Democracy is under assault in the United States. Without any evidence, Trump claims that the election was stolen from him and has vowed to fight it in court and perhaps through less legal means. With a smirk, U.S. Secretary of State Mike Pompeo told reporters that there would be a smooth transition to a second Trump administration—a sentiment and style one might expect in Russia and Venezuela, not in the United States. Even worse, Trump’s denial seems to be working with some of his supporters. 70 percent of Republicans do not believe the election was free or fair. If more than half of the country does not accept the legitimacy of the presidential election, democracy itself is in deep trouble.
The United States cannot credibly promote democracy abroad any longer, and the Biden administration must act swiftly to eliminate this obvious hypocrisy. Before we lecture Georgians and Kazakhs about the many ways in which their elections fell short, it’s time to look under the hood of our own.
First, Biden should close USAID’s democracy and governance programs and never look back. The development mammoth tries to deliver food security, economic growth, health, education, and democracy around the world, and there’s an argument that it succeeds with all but the last. USAID’s democracy programs are expensive, ineffective, often redundant, and sometimes cause more harm than good. The United States should continue to promote democracy, but in a smart and strategic way.
Second, Biden’s team should link foreign assistance and democracy promotion to a larger foreign policy strategy of democratic transformation—and be very selective about the countries and the goals. Like the Czech Republic, we must prioritize countries in transition where an influx of cash and technical assistance could make a difference. In the Eurasia region, Biden should bet the house on Belarus and Ukraine. U.S. assistance has been spread far too thin and has little to show for it.
Third, as a short-term solution, the new president should distribute democracy dollars through the grant-making model of the National Endowment for Democracy (NED). More assistance dollars make it to the field. It doesn’t prop up a flotilla of democracy specialists in Washington who prescribe programs that are inappropriate or ineffective. The NED model relies on experts with regional experience who work with local partners to devise and deliver small interventions that expose voter fraud and deliver independent voices in media environments dominated by propaganda.
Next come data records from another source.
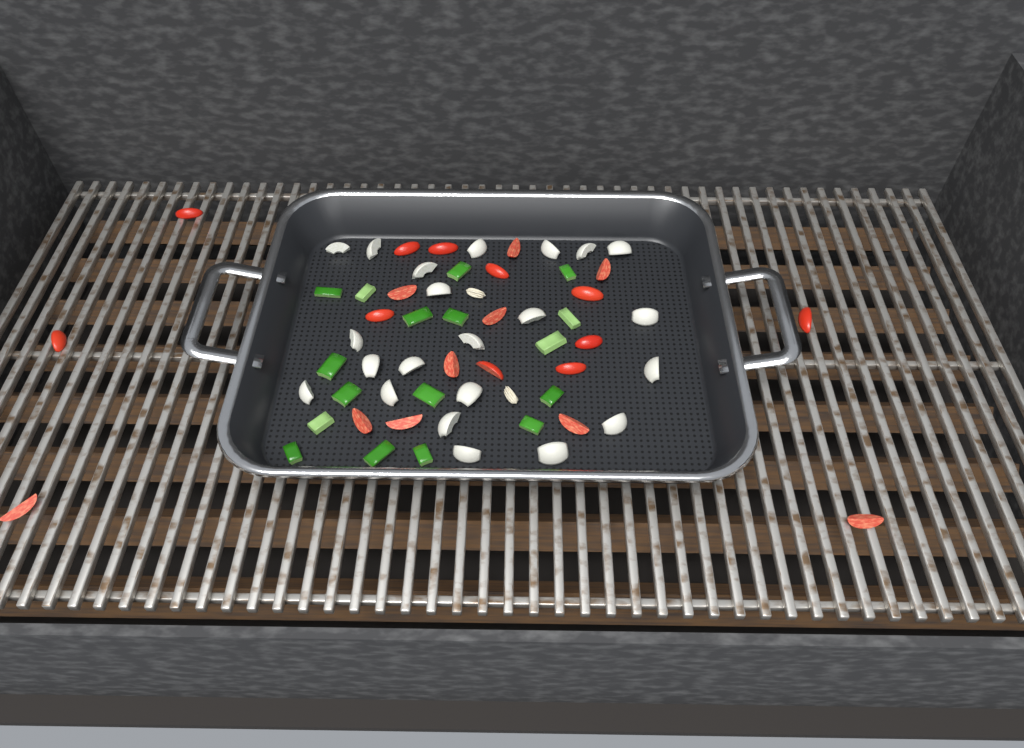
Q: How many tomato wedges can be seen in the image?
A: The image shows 21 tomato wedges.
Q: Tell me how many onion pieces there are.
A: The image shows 22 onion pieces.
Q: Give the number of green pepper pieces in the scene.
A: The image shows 17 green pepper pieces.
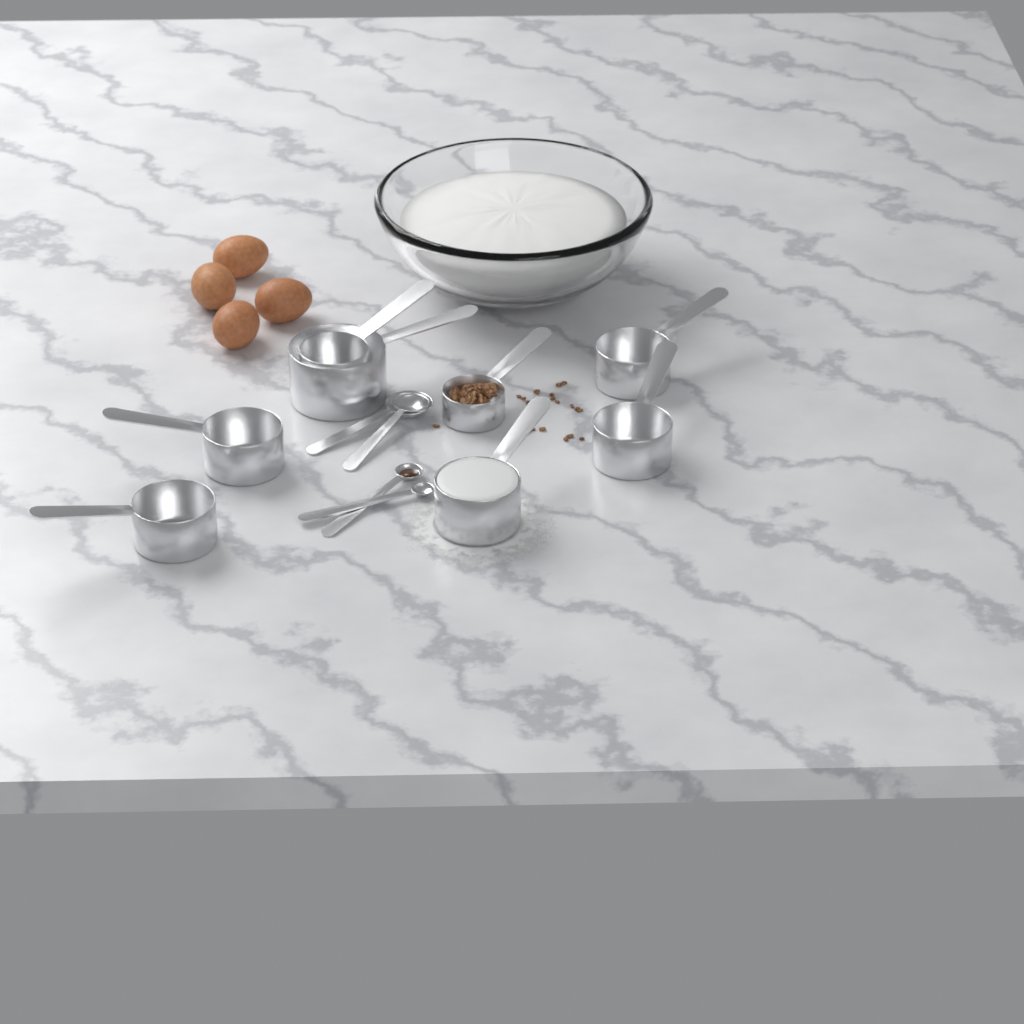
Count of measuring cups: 8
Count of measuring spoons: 4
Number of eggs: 4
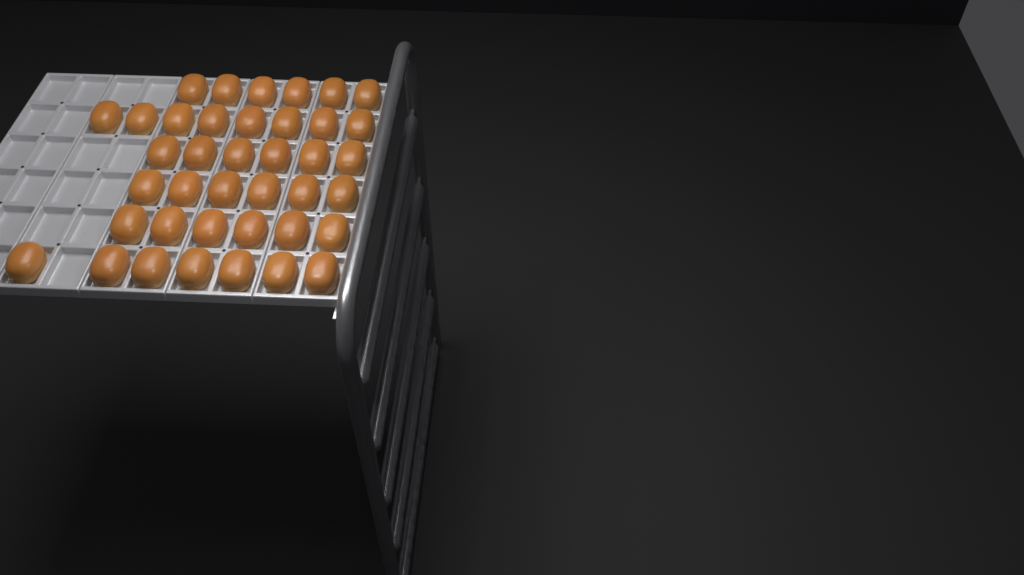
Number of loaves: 39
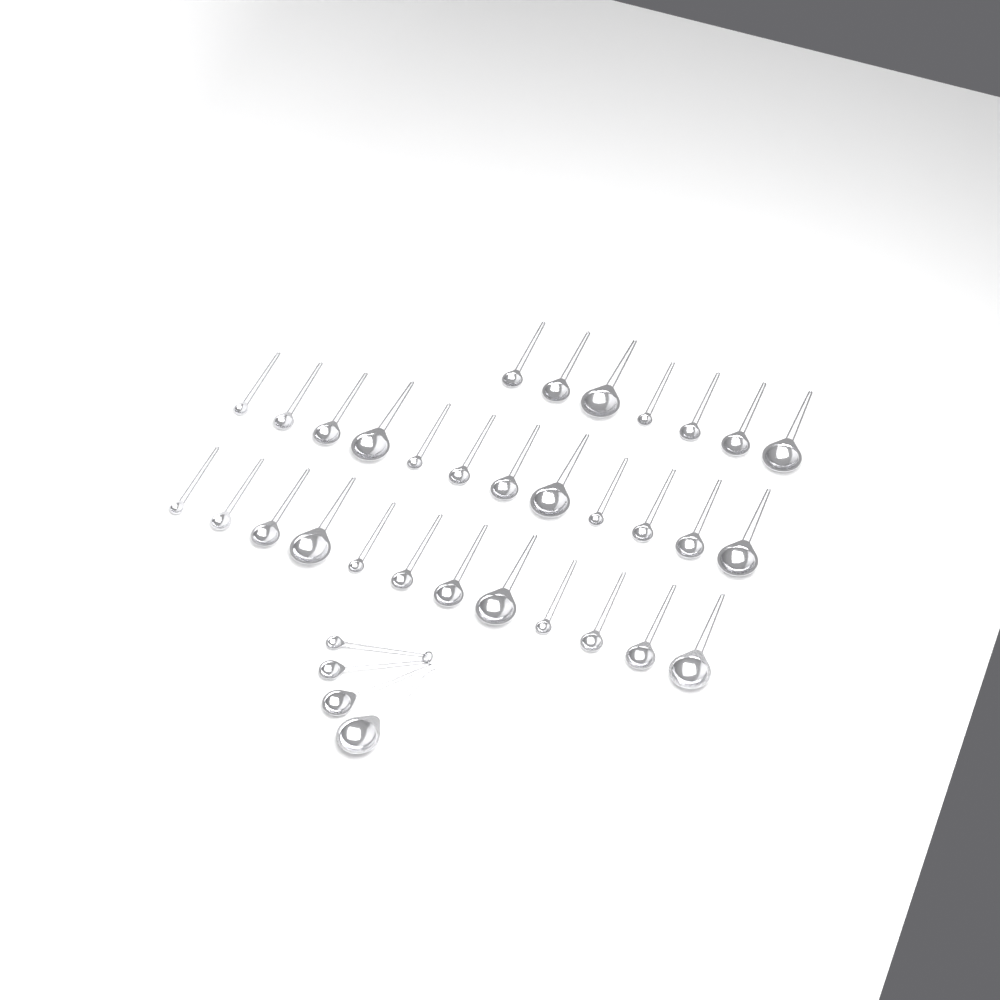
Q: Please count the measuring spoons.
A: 35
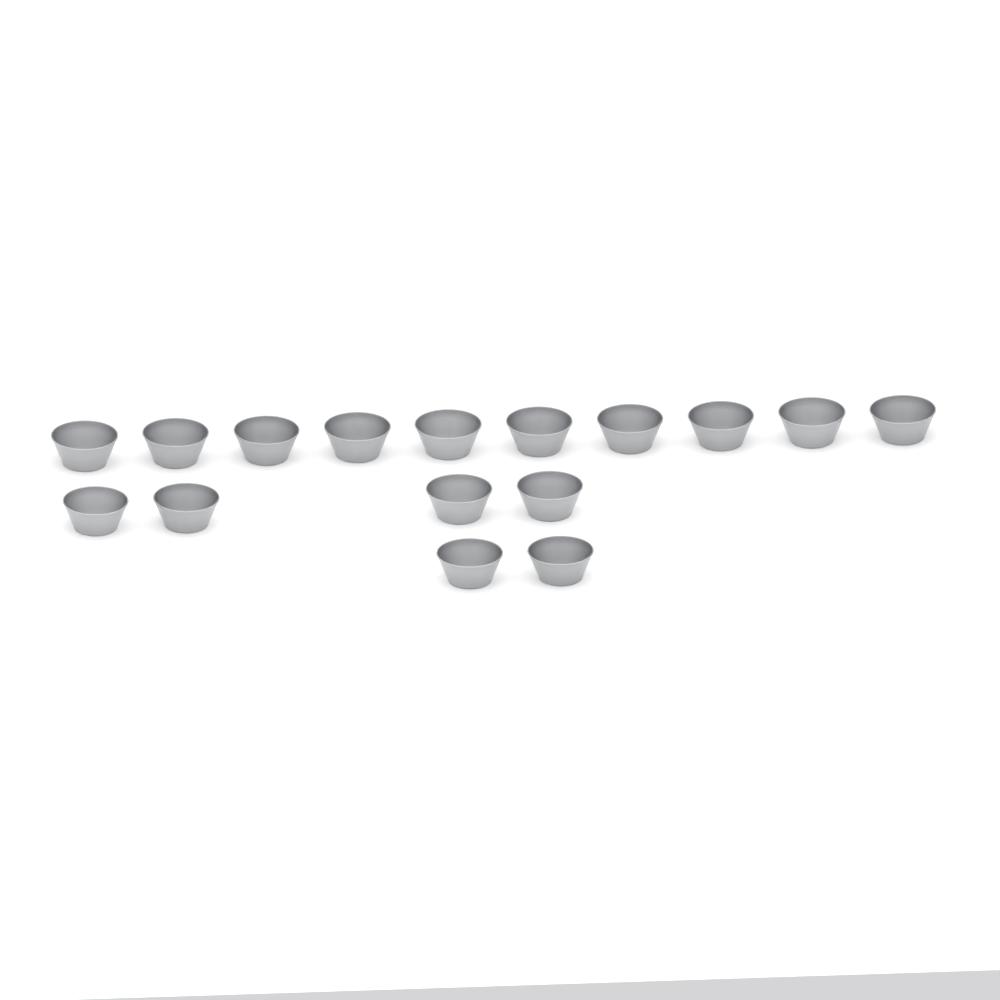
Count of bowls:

Fourth, Biden should call a blue-ribbon commission together to rethink democracy promotion and international broadcasting. Both bureaucracies came of age during the Cold War and need a massive overhaul. Vested interests and for-profit contractors should be excluded from the commission, which should deliver its findings directly to the president for action.
Fifth, the Biden administration must invest in civic education in the United States. A 2016 survey found that one in four respondents was unable to name the three branches of government. All Americans should have a rudimentary understanding of the U.S. Constitution and the system of government. Trust levels remain at historic lows, and here too the Biden administration should focus its rhetoric and efforts on rebuilding trust by giving people a greater say in the democratic process; campaign finance reform would be an excellent place to start. Especially after a prolonged quarantine, Americans long to reconnect, volunteer, and speak their minds. Biden should tap into this pent-up desire by launching a massive civic education program, run by volunteers, that Dr. Jill Biden could oversee.
Even after Trump’s appalling assault on American democracy and the spirit of America, there is still every reason to be optimistic about this rough and tumble place. Tocqueville wrote, “There is no country in the world where, after all is said and done, men make as many efforts to create social well-being.” Americans’ insatiable ability to create new institutions, from churches to schools, astonished him. The next president of the United States would be wise to tap into it.
Melinda Haring is the Deputy Director of the Eurasia Center at the Atlantic Council.